Social Learning through Interactions with Other Agents: A Survey
This is an incremental survey that synthesizes existing research on social learning in AI, highlighting gaps for researchers in embodied AI and multi-agent systems.
The paper surveys how social learning paradigms from human development are mirrored in machine learning, focusing on embodied agents and recent NLP advances, and finds that while individual techniques like imitation and feedback are successful, there is little unifying work for socially embodied agents.
Social learning plays an important role in the development of human intelligence. As children, we imitate our parents' speech patterns until we are able to produce sounds; we learn from them praising us and scolding us; and as adults, we learn by working with others. In this work, we survey the degree to which this paradigm -- social learning -- has been mirrored in machine learning.
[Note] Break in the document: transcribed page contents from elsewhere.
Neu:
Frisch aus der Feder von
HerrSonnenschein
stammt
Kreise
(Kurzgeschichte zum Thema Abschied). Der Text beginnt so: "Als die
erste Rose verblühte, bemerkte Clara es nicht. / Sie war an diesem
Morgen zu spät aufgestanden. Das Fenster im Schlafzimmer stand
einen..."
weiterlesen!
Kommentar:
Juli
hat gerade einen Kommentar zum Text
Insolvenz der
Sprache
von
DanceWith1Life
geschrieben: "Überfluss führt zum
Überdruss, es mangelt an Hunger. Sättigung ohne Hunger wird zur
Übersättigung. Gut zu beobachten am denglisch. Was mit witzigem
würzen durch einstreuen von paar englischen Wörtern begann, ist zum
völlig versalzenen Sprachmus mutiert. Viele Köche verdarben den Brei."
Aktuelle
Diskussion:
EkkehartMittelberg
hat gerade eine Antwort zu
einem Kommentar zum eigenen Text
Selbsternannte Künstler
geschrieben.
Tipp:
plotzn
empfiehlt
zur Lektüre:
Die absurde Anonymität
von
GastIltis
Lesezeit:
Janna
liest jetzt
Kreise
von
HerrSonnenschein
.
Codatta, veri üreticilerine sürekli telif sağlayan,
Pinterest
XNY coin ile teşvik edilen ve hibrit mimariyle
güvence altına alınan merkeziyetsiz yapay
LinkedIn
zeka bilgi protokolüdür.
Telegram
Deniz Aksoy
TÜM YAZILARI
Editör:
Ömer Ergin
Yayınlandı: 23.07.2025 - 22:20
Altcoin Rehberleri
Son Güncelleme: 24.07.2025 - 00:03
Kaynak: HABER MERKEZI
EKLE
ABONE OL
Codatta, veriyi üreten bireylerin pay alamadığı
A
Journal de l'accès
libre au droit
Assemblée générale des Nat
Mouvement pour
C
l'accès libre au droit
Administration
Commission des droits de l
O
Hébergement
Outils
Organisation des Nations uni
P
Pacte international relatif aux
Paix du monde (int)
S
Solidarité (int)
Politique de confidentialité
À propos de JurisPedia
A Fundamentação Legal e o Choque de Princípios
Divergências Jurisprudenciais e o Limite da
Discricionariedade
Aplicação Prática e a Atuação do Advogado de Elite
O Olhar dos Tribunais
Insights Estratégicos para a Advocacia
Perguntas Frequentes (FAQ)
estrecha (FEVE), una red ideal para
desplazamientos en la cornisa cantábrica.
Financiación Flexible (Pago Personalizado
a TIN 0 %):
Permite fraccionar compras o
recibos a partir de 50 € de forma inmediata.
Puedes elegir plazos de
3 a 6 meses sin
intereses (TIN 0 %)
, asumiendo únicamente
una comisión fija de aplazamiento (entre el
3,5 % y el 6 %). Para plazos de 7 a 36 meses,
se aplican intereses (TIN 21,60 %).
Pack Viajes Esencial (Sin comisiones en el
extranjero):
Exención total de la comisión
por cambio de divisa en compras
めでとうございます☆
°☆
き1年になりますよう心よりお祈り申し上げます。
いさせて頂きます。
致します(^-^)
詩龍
In particular, since learning socially requires interacting with others, we are interested in how embodied agents can and have utilised these techniques. This is especially in light of the degree to which recent advances in natural language processing (NLP) enable us to perform new forms of social learning. We look at how behavioural cloning and next-token prediction mirror human imitation, how learning from human feedback mirrors human education, and how we can go further to enable fully communicative agents that learn from each other. We find that while individual social learning techniques have been used successfully, there has been little unifying work showing how to bring them together into socially embodied agents.